L'Exposition de l'enfance.

C'est une vérité banale que le XIXe siècle a montré, à un plus haut degré qu'aucun de ses devanciers, l'amour et le souci de l'enfance. Aussi, dans la grande exhibition par laquelle il s'est achevé, tout ce qui touchait à l'enfant eut sa place ménagée. Sans parler des sections de l'Éducation et Enseignement, de l'Hygiène et Assistance publique, l'image et le souvenir de l'enfance furent évoqués dans plusieurs autres classes.

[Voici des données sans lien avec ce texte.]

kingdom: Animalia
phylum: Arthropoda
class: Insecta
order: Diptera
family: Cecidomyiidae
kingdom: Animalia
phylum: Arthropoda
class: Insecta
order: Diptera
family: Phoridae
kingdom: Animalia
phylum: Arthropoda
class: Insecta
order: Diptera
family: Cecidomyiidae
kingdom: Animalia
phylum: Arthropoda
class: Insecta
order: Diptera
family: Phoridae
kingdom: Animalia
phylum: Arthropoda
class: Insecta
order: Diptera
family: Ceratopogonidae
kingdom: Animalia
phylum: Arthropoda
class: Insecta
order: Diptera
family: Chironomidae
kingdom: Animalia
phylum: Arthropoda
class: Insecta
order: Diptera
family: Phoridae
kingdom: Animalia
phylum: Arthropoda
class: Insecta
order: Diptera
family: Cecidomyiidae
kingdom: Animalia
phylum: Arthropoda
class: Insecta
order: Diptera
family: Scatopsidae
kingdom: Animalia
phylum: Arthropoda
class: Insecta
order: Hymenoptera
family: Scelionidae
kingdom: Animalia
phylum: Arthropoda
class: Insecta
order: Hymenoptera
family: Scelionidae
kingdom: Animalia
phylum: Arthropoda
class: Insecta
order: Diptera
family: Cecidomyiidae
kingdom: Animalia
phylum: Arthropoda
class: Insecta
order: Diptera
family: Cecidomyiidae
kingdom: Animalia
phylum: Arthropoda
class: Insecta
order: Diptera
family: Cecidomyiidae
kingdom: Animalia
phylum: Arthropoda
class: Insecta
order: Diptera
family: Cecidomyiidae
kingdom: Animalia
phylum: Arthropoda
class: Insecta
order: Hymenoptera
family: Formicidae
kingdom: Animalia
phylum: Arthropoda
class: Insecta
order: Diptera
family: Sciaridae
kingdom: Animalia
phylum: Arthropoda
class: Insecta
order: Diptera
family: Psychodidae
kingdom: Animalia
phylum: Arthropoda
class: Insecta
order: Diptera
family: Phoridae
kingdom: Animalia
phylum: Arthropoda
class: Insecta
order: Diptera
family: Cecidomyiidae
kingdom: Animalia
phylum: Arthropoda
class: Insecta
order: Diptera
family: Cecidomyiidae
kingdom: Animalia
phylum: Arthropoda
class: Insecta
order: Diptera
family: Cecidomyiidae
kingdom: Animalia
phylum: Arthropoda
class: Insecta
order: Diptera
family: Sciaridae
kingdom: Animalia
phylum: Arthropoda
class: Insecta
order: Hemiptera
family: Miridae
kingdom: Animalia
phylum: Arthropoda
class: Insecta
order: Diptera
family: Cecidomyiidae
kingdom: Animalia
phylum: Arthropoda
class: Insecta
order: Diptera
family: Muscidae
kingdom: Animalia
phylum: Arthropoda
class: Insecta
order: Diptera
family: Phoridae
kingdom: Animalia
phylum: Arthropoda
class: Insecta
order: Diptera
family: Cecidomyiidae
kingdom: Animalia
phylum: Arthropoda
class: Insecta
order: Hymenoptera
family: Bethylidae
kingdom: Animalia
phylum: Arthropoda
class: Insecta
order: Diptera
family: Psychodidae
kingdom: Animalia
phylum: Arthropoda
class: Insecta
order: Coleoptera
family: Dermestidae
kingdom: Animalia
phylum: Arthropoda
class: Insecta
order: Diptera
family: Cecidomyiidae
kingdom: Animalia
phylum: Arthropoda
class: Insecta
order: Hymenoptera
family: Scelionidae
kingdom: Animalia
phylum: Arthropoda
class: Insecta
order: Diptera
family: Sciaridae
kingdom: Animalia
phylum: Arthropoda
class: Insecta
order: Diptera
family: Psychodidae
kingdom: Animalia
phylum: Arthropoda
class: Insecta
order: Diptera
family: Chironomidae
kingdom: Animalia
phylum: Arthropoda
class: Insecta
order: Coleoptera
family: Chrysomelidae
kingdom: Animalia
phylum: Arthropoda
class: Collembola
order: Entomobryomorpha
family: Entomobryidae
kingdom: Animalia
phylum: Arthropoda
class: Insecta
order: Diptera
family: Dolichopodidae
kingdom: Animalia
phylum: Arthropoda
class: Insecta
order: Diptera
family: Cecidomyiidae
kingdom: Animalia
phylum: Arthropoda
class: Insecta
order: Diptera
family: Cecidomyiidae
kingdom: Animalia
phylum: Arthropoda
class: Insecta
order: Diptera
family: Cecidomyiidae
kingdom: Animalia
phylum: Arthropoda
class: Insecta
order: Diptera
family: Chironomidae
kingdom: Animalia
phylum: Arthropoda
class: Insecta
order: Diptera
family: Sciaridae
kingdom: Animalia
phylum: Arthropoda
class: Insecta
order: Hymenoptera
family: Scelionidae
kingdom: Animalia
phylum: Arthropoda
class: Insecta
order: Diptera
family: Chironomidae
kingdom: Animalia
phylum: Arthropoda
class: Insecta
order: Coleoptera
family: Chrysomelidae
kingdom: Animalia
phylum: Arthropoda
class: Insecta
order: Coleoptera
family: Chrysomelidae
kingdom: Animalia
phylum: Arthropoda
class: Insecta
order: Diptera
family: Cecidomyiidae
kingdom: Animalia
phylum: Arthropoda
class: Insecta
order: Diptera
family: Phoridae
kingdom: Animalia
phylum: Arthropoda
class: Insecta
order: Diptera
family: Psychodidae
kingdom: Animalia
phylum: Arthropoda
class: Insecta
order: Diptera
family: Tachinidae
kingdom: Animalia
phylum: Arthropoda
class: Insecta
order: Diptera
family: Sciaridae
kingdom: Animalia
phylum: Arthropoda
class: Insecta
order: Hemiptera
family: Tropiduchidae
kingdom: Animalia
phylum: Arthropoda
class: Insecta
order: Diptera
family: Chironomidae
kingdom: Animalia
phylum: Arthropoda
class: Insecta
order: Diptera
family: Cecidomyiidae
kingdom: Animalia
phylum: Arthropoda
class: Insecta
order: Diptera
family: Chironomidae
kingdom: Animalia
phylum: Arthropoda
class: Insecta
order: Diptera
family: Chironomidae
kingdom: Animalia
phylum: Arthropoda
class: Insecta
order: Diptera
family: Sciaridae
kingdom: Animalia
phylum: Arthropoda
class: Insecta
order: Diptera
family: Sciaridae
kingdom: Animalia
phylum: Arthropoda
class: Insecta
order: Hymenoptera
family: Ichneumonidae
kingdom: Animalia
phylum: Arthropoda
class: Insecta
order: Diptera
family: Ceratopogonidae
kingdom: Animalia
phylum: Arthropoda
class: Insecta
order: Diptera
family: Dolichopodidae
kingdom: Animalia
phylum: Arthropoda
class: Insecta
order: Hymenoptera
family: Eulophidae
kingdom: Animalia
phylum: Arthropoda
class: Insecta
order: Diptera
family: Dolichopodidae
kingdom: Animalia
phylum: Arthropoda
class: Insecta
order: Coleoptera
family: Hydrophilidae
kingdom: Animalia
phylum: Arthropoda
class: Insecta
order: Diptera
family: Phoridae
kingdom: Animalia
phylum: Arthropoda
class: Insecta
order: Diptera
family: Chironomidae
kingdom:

Mais tous ces éléments étaient dispersés; les rapprocher, les grouper, en faire un ensemble qu'on rendrait plus riche, s'il se pouvait, former en outre une collection d'œuvres d'art consacrées à l'iconographie enfantine, créer enfin une sorte de Musée exclusivement réservé à l'enfance, n'y avait-il pas là une idée propre à séduire ! N'était-il pas évident aussi que de longtemps on ne retrouverait plus occasion si favorable pour tenter l'entreprise?

M. Rollet, qui est un homme d'œuvres et un homme d'action, n'a pas voulu laisser passer l'heure : alors qu'il ne pouvait compter que sur lui-même, il s'est résolument fait le promoteur de cette exposition d'un genre nouveau; puis, avec une parfaite lucidité, il en a arrêté les grandes lignes; enfin, avec une énergie infatigable, il a cherché et trouvé les concours qui pouvaient l'aider à exécuter son dessein.

Le but même qu'il donnait à son œuvre était déjà pour elle la meilleure des recommandations. Ce but est en effet exclusivement charitable, et les bénéfices, s'il y en a (et il y en aura), seront entièrement attribués à des œuvres protectrices de l'enfance : Assistance publique de Paris; œuvres protectrices de l'Enfance de la ville de Paris; Ligue fraternelle des enfants de France, Patronage de l'enfance et de l'adolescence, etc.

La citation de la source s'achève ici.